While Reynolds’ groundbreaking Hawk should have lasted longer, Dan August improves upon the earlier show’s greatest flaw: relentless intensity. Unlike the winking antihero of Smokey and the Bandit and Cannonball Run, the Burt Reynolds of this era was serious as a heart attack. And while he smiles more in one episode of Dan August than in the entirety of Hawk, the latter series benefits from what Hawk lacked: an ensemble that humanizes Reynolds.
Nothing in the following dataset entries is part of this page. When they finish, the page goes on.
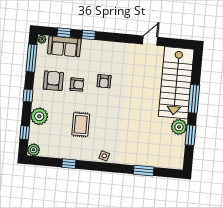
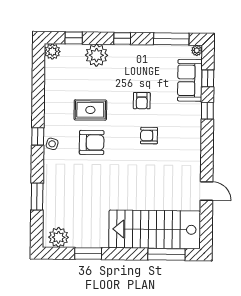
armchair: (53, 81) -> (92, 142), moved
window: (194, 99) -> (166, 254), moved
plant: (179, 127) -> (59, 237), moved
window: (69, 164) -> (38, 136), moved

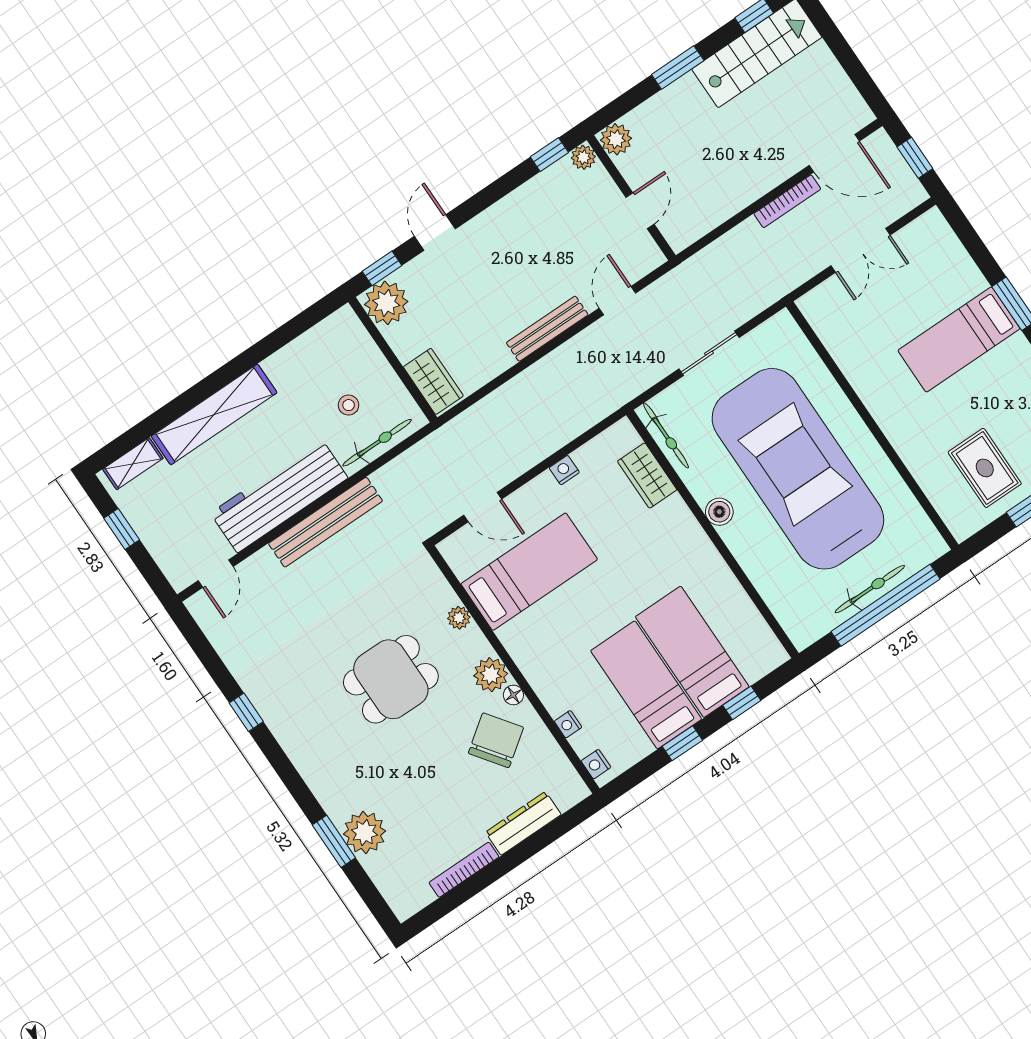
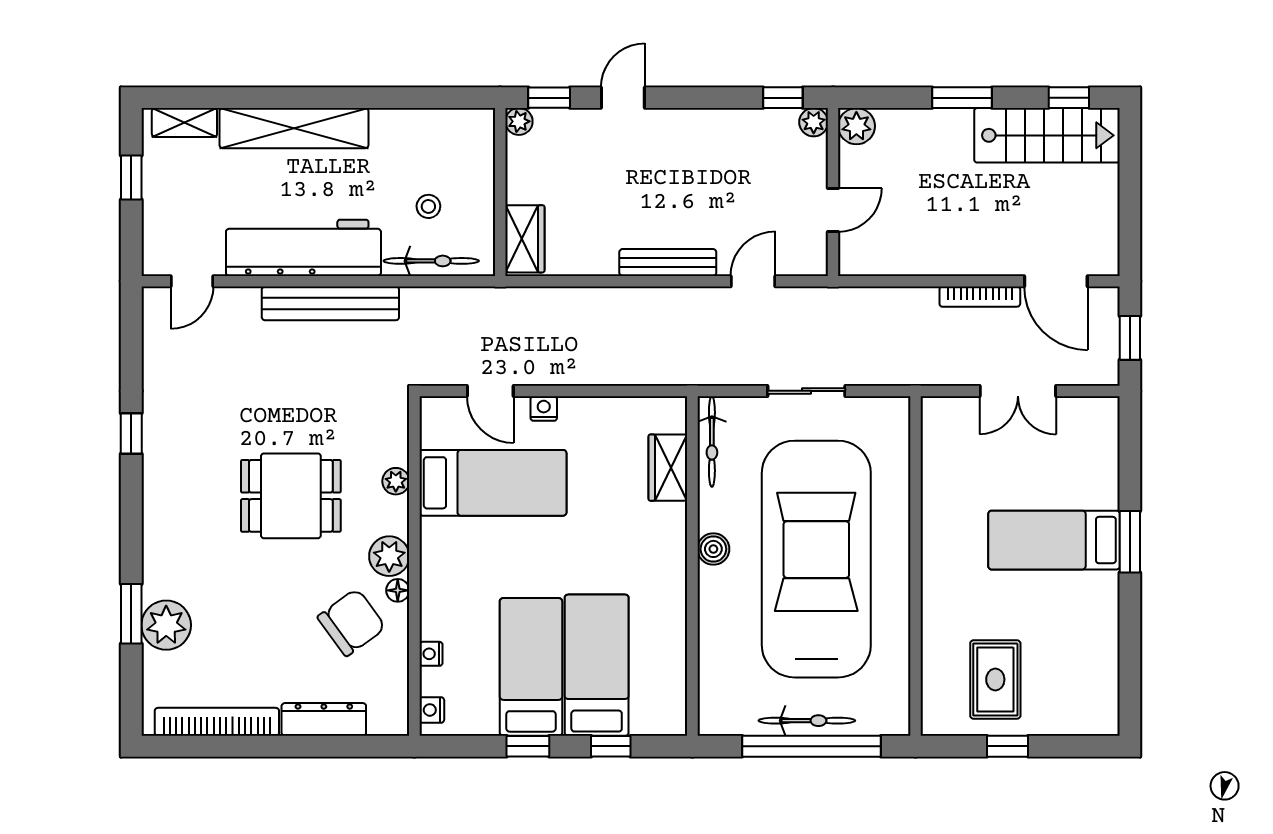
plant: (386, 303) -> (519, 121), width x0.53, depth x0.53
nightstand: (564, 470) -> (544, 409), moved
bookcase: (464, 870) -> (217, 722), width x1.48, depth x1.31

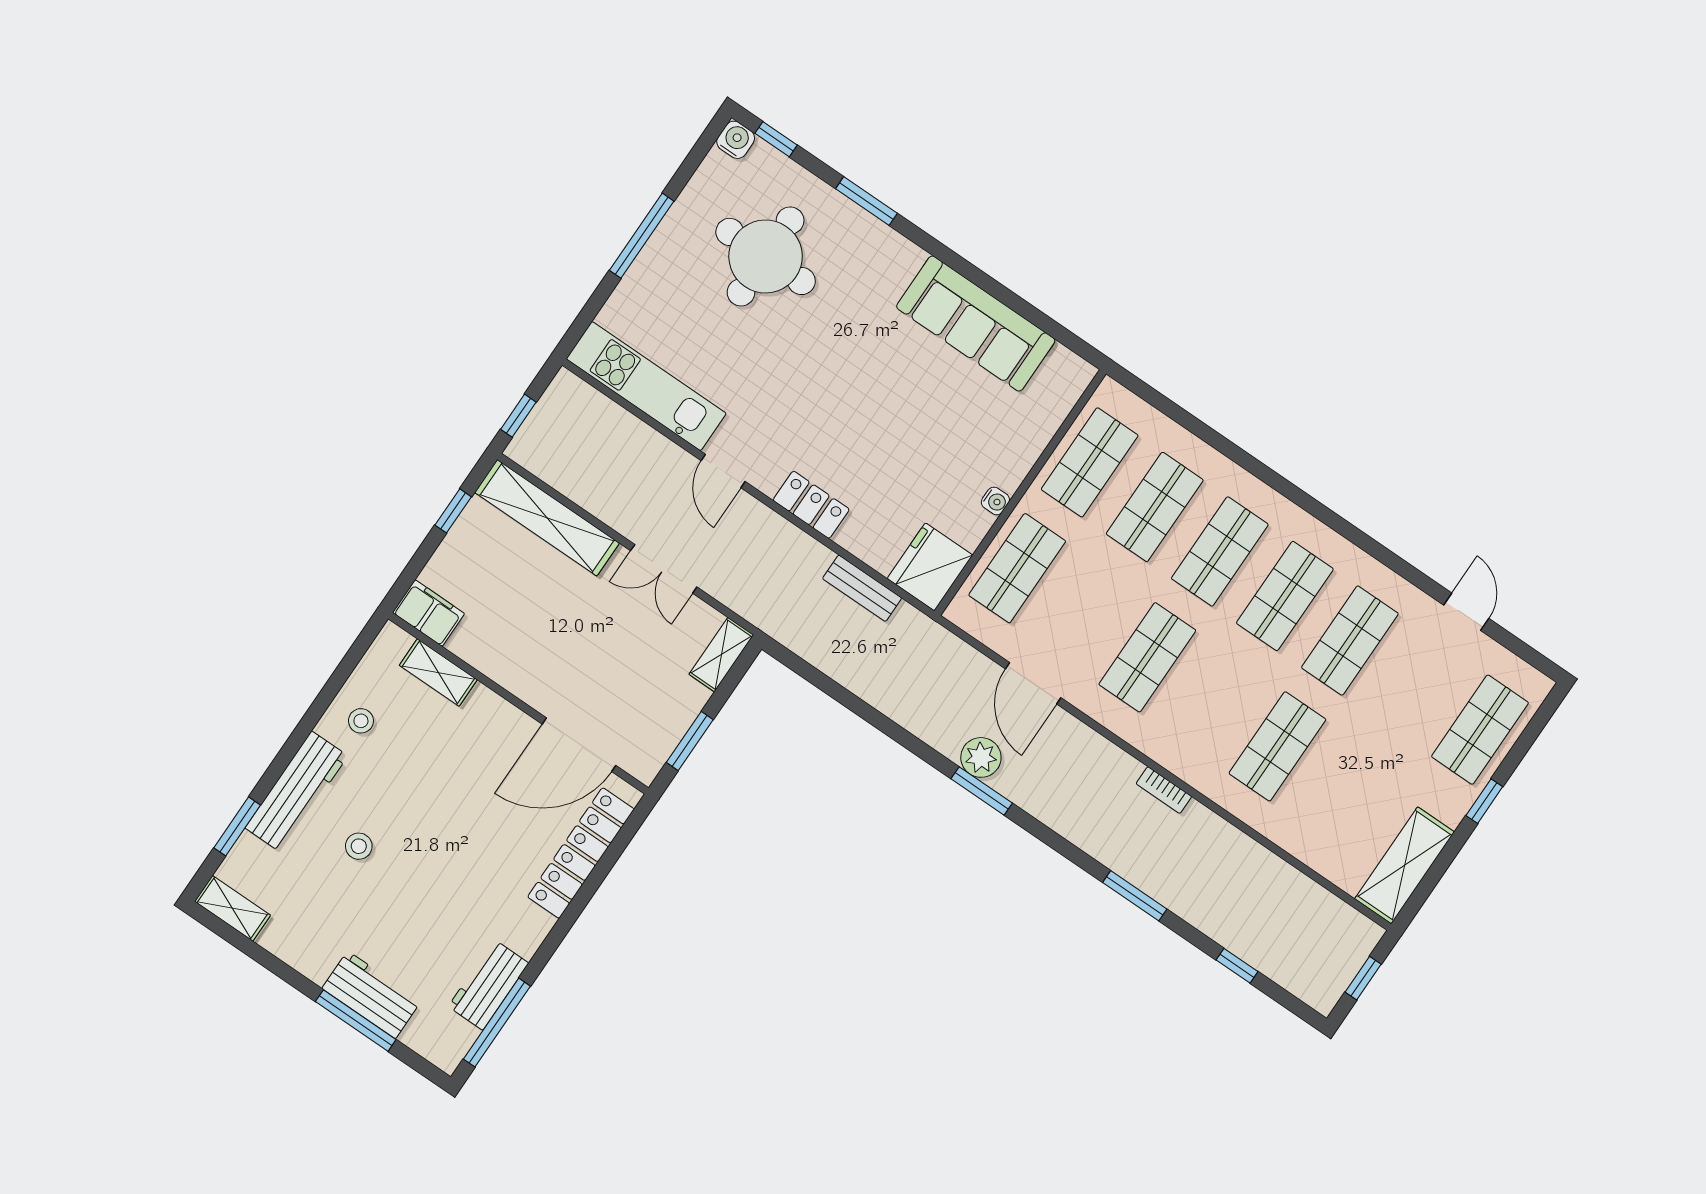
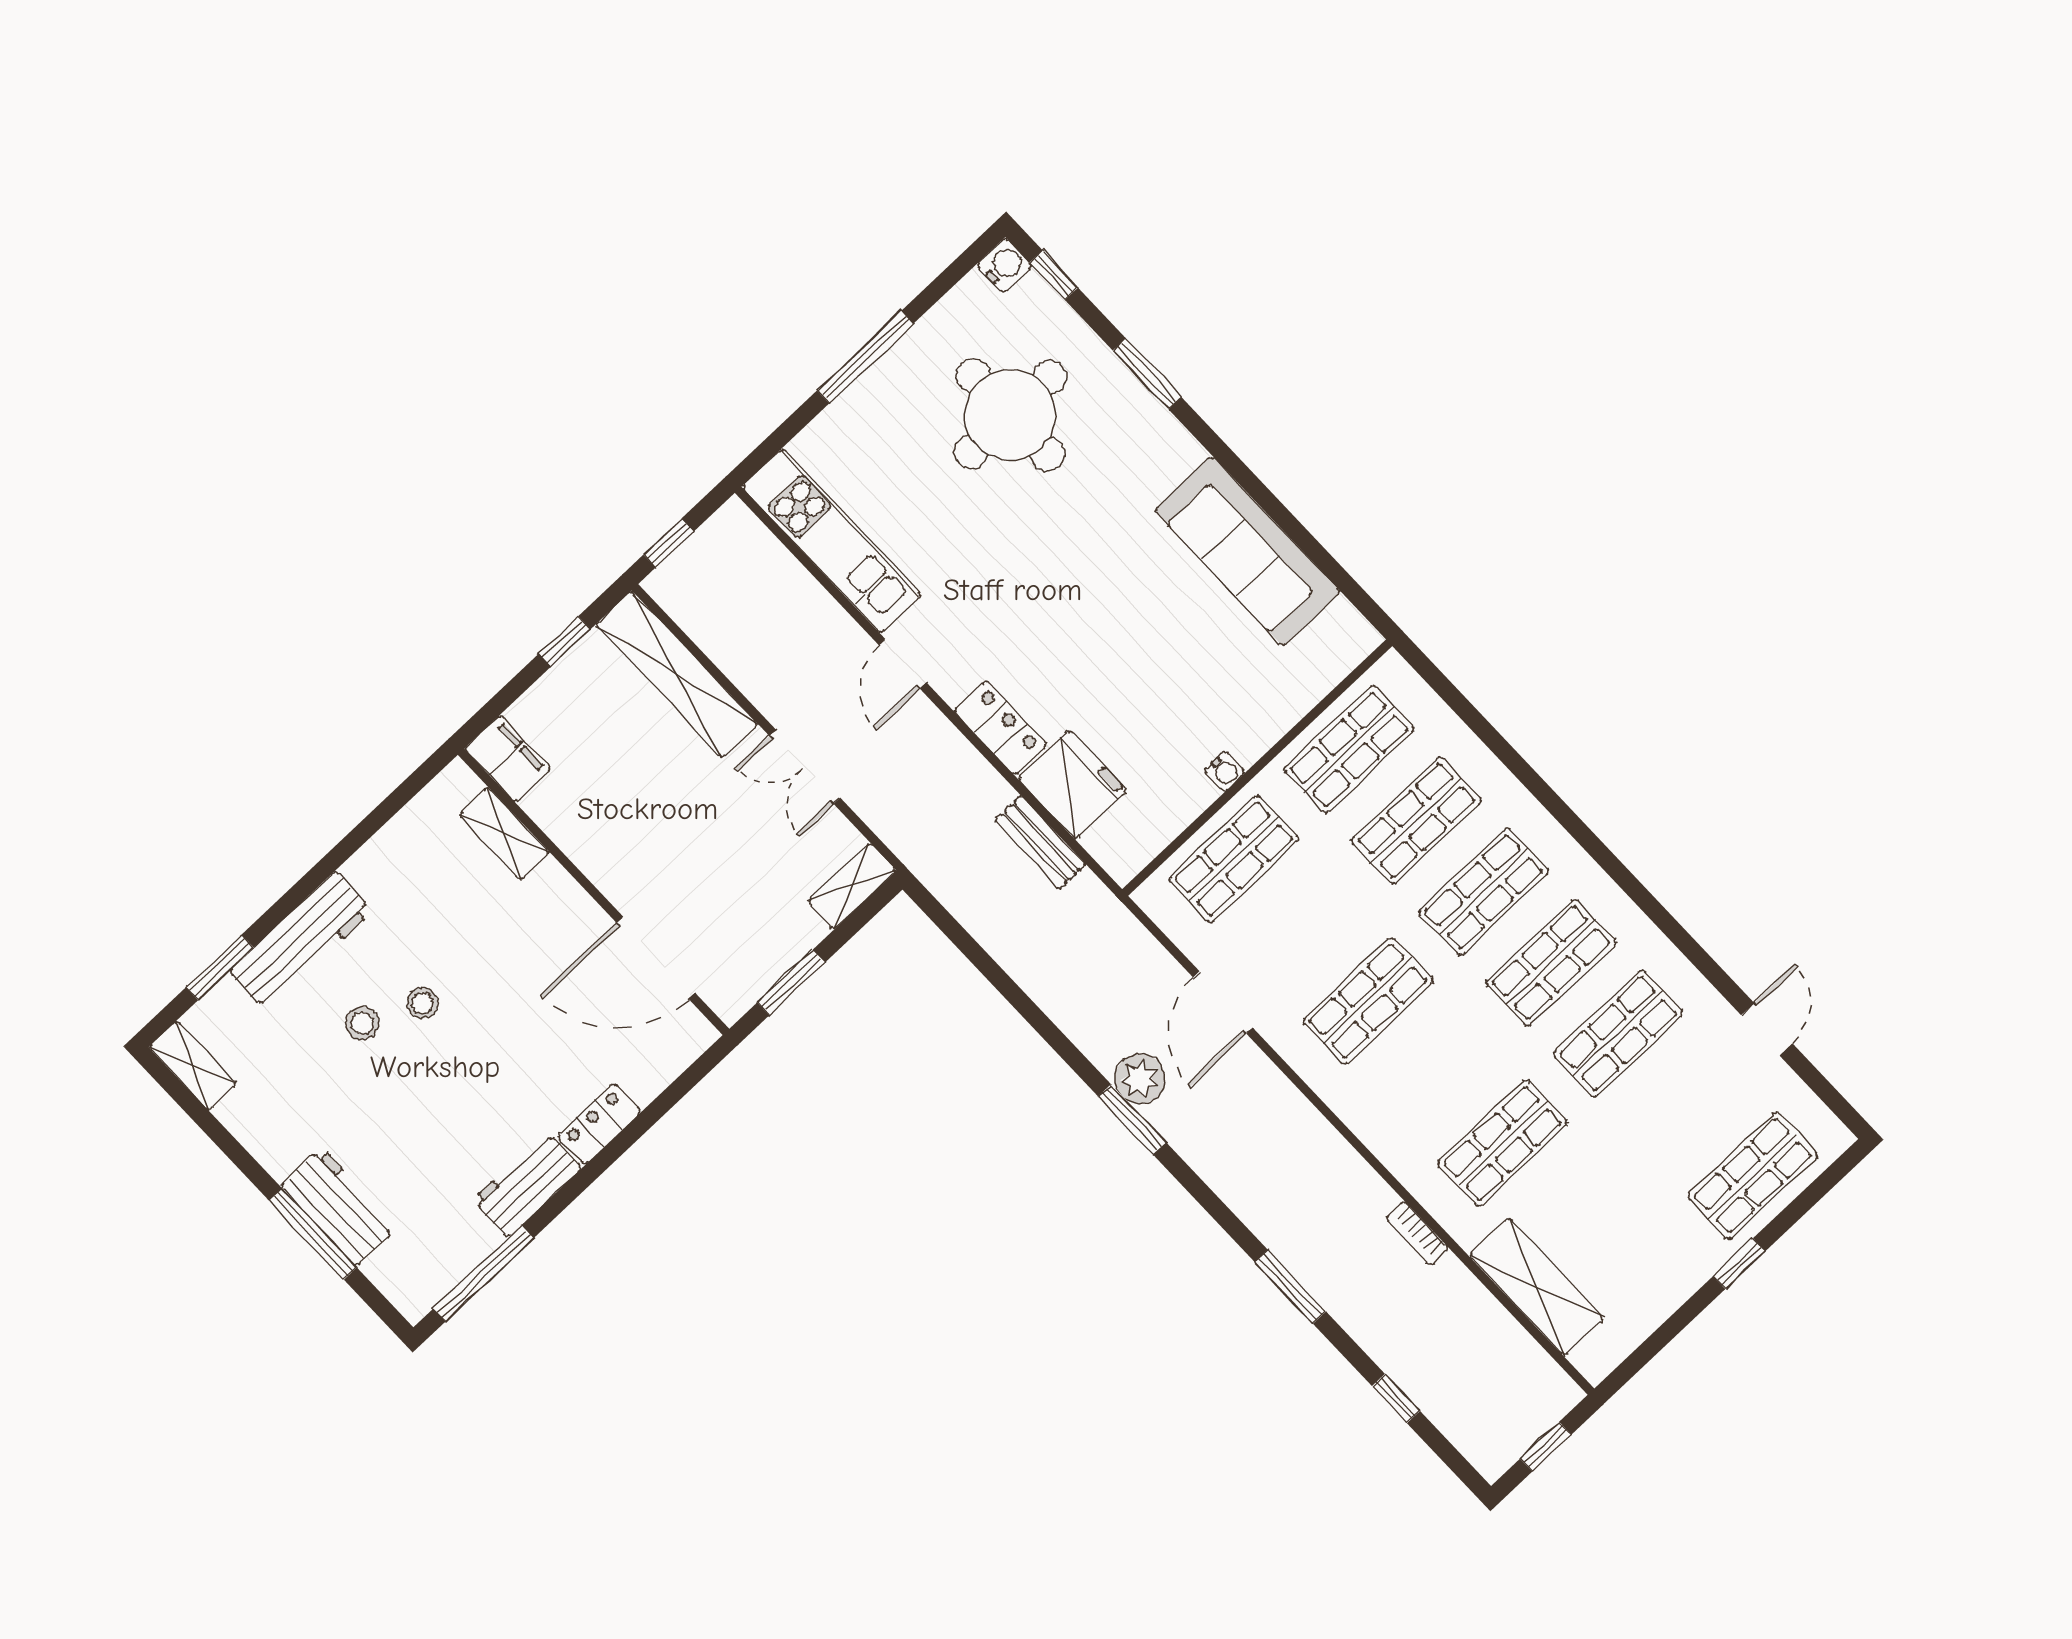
fridge: (930, 567) -> (1072, 785), moved, turned 90
stool: (361, 721) -> (422, 1003), moved
bookcase: (1164, 790) -> (1417, 1233), moved
locker: (581, 853) -> (599, 1124), width x0.46, depth x0.83
shelving: (1405, 865) -> (1536, 1287), moved, turned 90
workbench: (488, 985) -> (527, 1184), moved

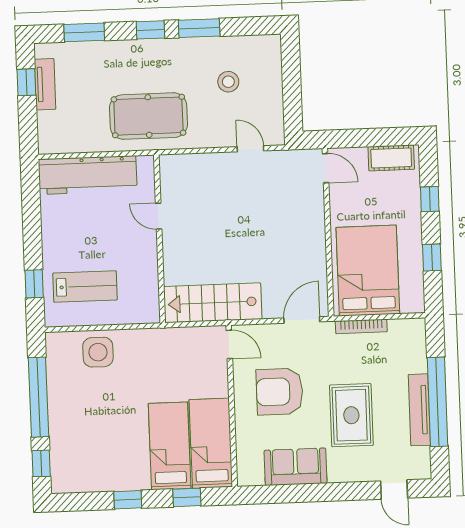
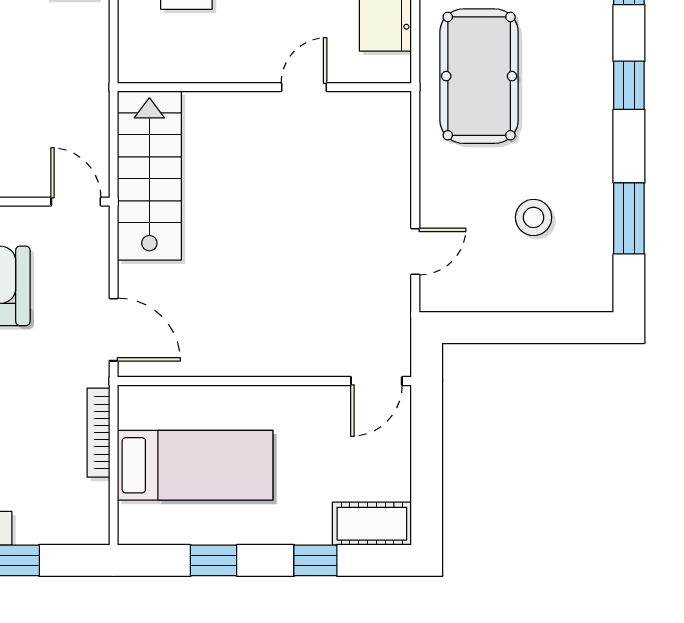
window: (199, 28) -> (629, 218), moved
cot: (391, 158) -> (372, 524), moved, turned 90
bed: (368, 271) -> (195, 465), width x0.67
door: (229, 344) -> (76, 202), swing flipped

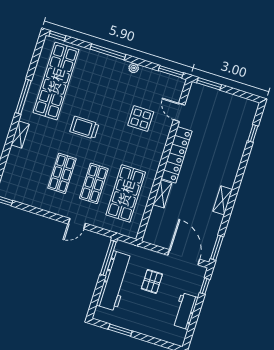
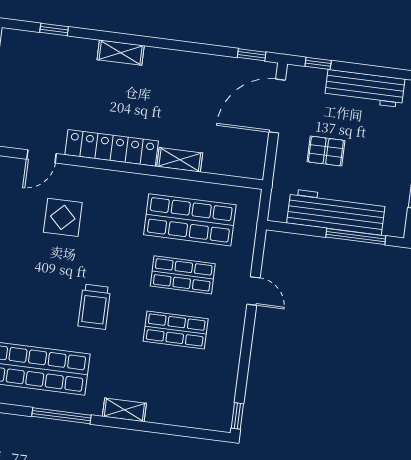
shelving: (223, 200) -> (121, 53), moved
window: (217, 248) -> (252, 55), width x0.67
window: (108, 258) -> (356, 236), moved
workbench: (185, 311) -> (365, 88), width x1.38

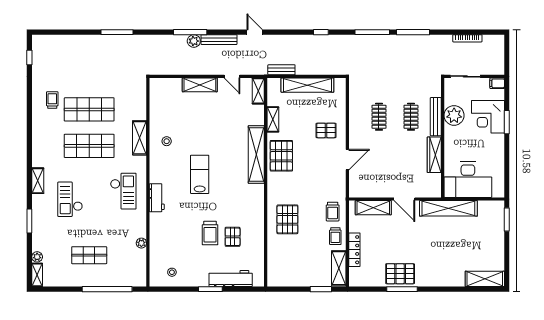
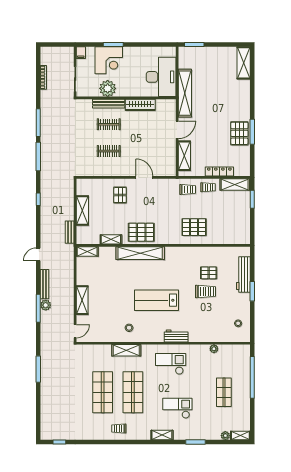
door: (232, 76) -> (75, 331), moved
shelving: (307, 85) -> (82, 210), width x0.68
trolley: (52, 100) -> (119, 429), moved
lab bench: (200, 174) -> (157, 300), width x1.36, depth x1.39
checkout: (70, 199) -> (177, 408), turned 180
Norman Fell, best known today for Three’s Company, is hilariously deadpan as Dan’s neurotic, hypochondriac partner. (There’s even an episode with John Ritter, six years before Jack Tripper would meet Mr. Roper.) And Richard Anderson, unforgettable as mentor Oscar Goldman in The Six Million Dollar Man and The Bionic Woman, is surprisingly effective here as Dan’s boss and primary antagonist. Like all Quinn Martin shows, Dan August benefits from an incredible group of guests, including some before they were stars such as Harrison Ford and Billy Dee Williams (nine years before they would face off as Han Solo and Lando Calrissian in The Empire Strikes Back) as well as Martin Sheen and Gary Busey. There were still other guests who were established actors from classic Hollywood like Mickey Rooney, Ricardo Montalban, and Vera Miles. The series also boasts a memorable theme song – one of the oddest in the Quinn Martin oeuvre – from composer Dave Grusin.
Though Reynolds was nominated for a Golden Globe for his work on Dan August, the series was not renewed for a second season. But the story doesn’t end there. According to production manager Howard Alston, the show’s editors assembled an outtakes reel demonstrating how charming and funny Reynolds could be when he didn’t think the cameras were rolling.
“Burt took that gag reel, he went on these talk shows, and he changed his whole career around,” Alston remembered. “He had this whole personality change in front of the camera as a result. He became a motion-picture actor on the basis of that gag reel!”
It may have happened after the show was cancelled, but Dan August was Burt Reynolds’ big break after all.